CONTRAT DE VALORISATION DE L'EXPERIENCE :
Elle créé notamment le contrat de valorisation de l’expérience (ou CDI Senior) pour une période expérimentale de 5 ans.
Il s’agit d’un CDI, soumis au droit commun du contrat à durée indéterminée, mais assorti de règles particulières.
Le contrat de valorisation de l’expérience permettra de recruter une personne répondant à des conditions cumulatives au moment de son embauche :
- avoir au moins 60 ans (ou l’âge fixé par une convention ou un accord de branche étendu dans une fourchette allant de 57 à 60 ans) ;
- être inscrit sur la liste des demandeurs d’emploi auprès de France Travail ;
- ne pas pouvoir encore bénéficier d’une pension de retraite à taux plein ;
- ne pas avoir été employé par l’OGEC au cours des 6 mois précédents.
Ce type de contrat est un outil de transition vers la retraite, en ce qu’il permet à l’employeur de mettre le salarié à la retraite sans avoir à obtenir l’accord de celui-ci dès lors que le salarié :
- a atteint l’âge légal de départ à la retraite (compris entre 62 et 64 ans selon l’année de naissance) et disposer de la durée d’assurance requise pour obtenir une retraite à taux plein
- ou a atteint l’âge d’attribution du taux plein automatique (67 ans).
Pour cela, lors de la signature du contrat, le salarié est tenu de remettre à l’employeur un document transmis par l’assurance retraite mentionnant la date prévisionnelle à laquelle il remplira les conditions pour bénéficier d’une retraite à taux plein.
Lors de sa mise à la retraite, le Senior percevra l’indemnité de mise à la retraite (égale à l’indemnité de licenciement). Dans ce cadre, l’employeur ne sera pas redevable de la contribution patronale de 40 % (disposition en vigueur pendant 3 ans).
Rappelons qu’en dehors de ce dispositif, l’employeur ne peut mettre d’office à la retraite un salarié qu’à partir de 70 ans, et avec l’accord de celui-ci à partir de 67 ans.
RETRAITE PROGRESSIVE :
La loi Seniors renforce également l’accès à la retraite progressive pour les salariés à partie de 60 ans en obligeant l’employeur à justifier son refus : Celui-ci devra démontrer en quoi la réduction d’activité du salarié (pour rappel entre 40% et 80% d’un temps plein) pourrait :
- menacer la continuité de l’activité ou du fonctionnement de l’OGEC ;
- ou présenter des difficultés de recrutement sur le poste concerné.
TEMPS PARTIEL DE FIN DE CARRIERE :
Pour favoriser le maintien dans l'emploi des seniors, la loi crée la possibilité de financer un passage à temps partiel avec l'indemnité de départ volontaire à la retraite du salarié, qui sert alors à compenser tout ou partie de la perte de rémunération.
Cette possibilité devra être prévue par accord d'entreprise ou accord de branche.
Cette mesure ne peut pas être cumulée avec le dispositif de retraite progressive.
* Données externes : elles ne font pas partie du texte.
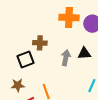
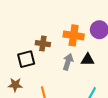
orange cross: (69, 18) -> (74, 35), moved

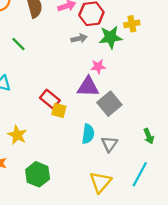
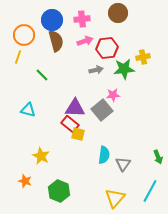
purple triangle: (88, 87) -> (75, 108), moved
gray square: (109, 104) -> (102, 110), moved

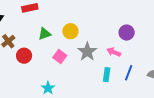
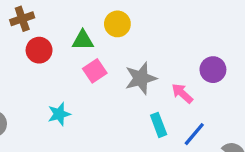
yellow circle: (70, 31) -> (117, 24), moved
green triangle: (45, 34) -> (83, 40), moved
cyan rectangle: (107, 75) -> (159, 125), turned -48

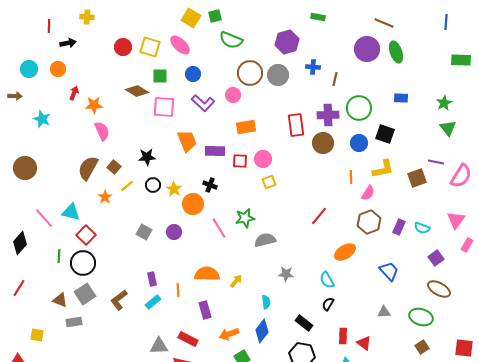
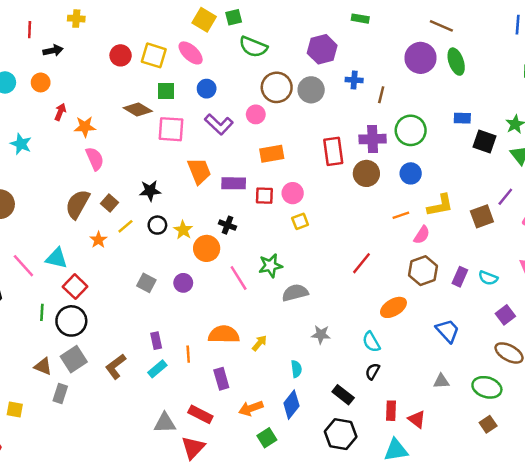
black square: (385, 134) -> (484, 141), moved
purple line: (436, 162) -> (505, 197), turned -63
orange line: (351, 177) -> (401, 215), turned 72
gray rectangle: (74, 322) -> (60, 393), turned -63

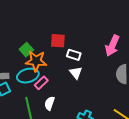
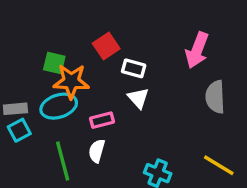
red square: (58, 41) -> (106, 46), turned -35
green square: (26, 50) -> (54, 63), turned -32
pink rectangle: (41, 83) -> (102, 120), moved, turned 32

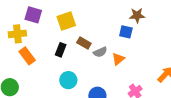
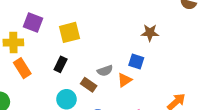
blue square: (126, 32) -> (136, 61), moved
brown rectangle: (84, 43) -> (89, 85), moved

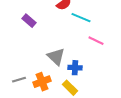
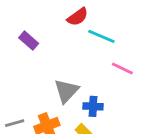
gray triangle: (56, 57) -> (66, 91), turned 30

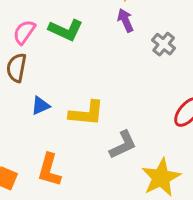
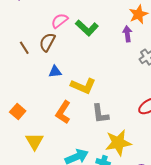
gray L-shape: (123, 145) -> (100, 114), turned 90
orange L-shape: (49, 170) -> (63, 112), moved

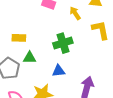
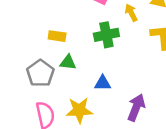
green cross: (63, 43) -> (106, 35), moved

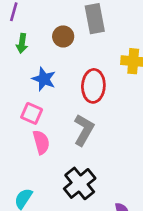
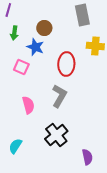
gray rectangle: (95, 19) -> (82, 15), moved
blue star: (44, 79) -> (35, 47), moved
pink square: (32, 113) -> (21, 67), moved

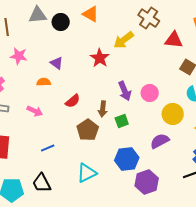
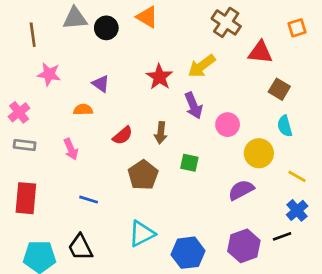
yellow arrow: (124, 40) -> (202, 66), moved
purple arrow: (125, 91) -> (193, 106), moved
brown arrow: (103, 109) -> (161, 133), moved
pink arrow: (35, 111) -> (71, 149), turned 42
green square: (122, 121) -> (189, 163), turned 32
blue line: (48, 148) -> (89, 200), turned 40
blue hexagon: (127, 159) -> (188, 253), moved
purple hexagon: (147, 182) -> (244, 246), moved

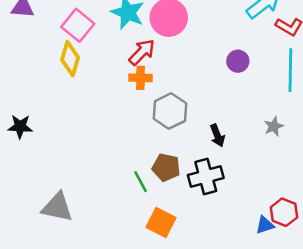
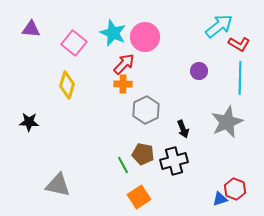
yellow diamond: (70, 59) -> (67, 85), moved
gray star: (274, 126) -> (227, 122), size x2.0
orange square: (161, 223) -> (139, 197), turned 30

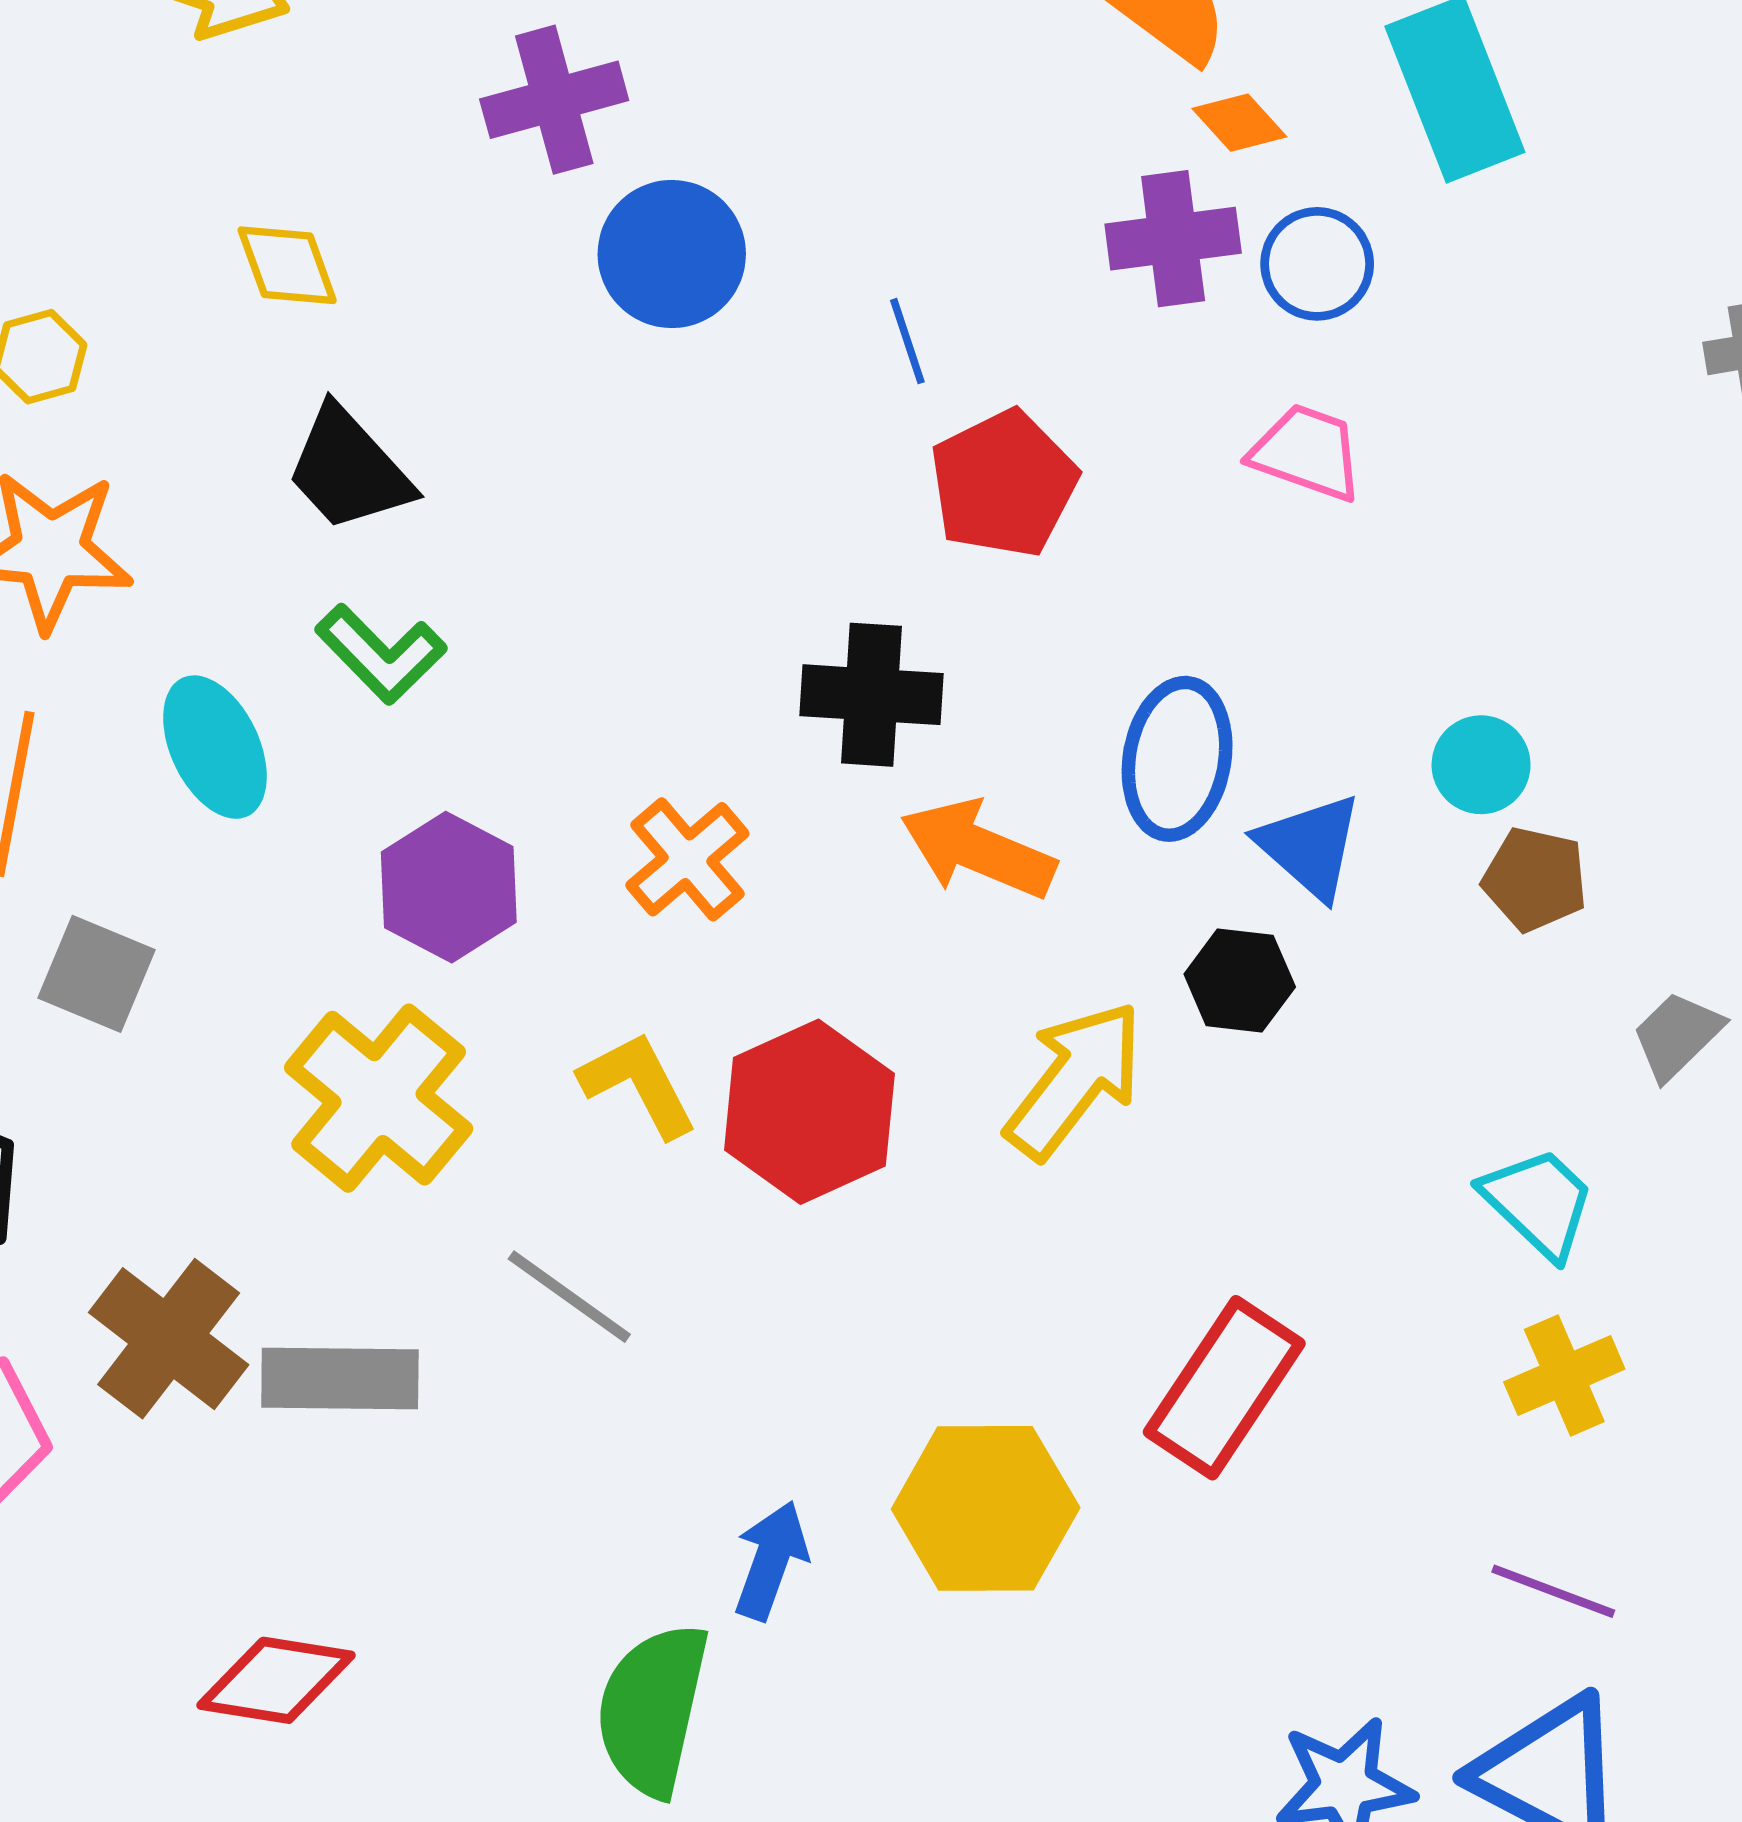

L'ENTRETIEN DE PARCOURS PROFESSIONNEL :
La loi Seniors, renomme l’entretien professionnel en entretien de parcours professionnel et modifie sa périodicité (tous les 4 ans).
Toutefois, cette modification de périodicité ne s’applique pas aux OGEC compte tenu de notre accord interbranche de 2022 qui a prévu des entretiens professionnels tous les 3 ans. Sauf renégociation conventionnelle, cette périodicité de 3 ans demeure applicable, (tout comme l’entretien bilan au bout de 6 ans), en lien avec l’analyse triennale de classification.
Pour rappel, l’objectif de cet entretien est de :
- Faire le point sur le parcours professionnel du salarié ;
- Evoquer les perspectives d'évolution professionnelle (compétences, qualifications, changement de poste,…)
- Identifier les besoins de formation du salarié
Des thèmes obligatoires sont à aborder au cours de cet entretien, notamment la Validation des Acquis de l’Expérience (VAE), le Conseil en Evolution Professionnelle (CEP), le Compte Personnel de Formation (CPF).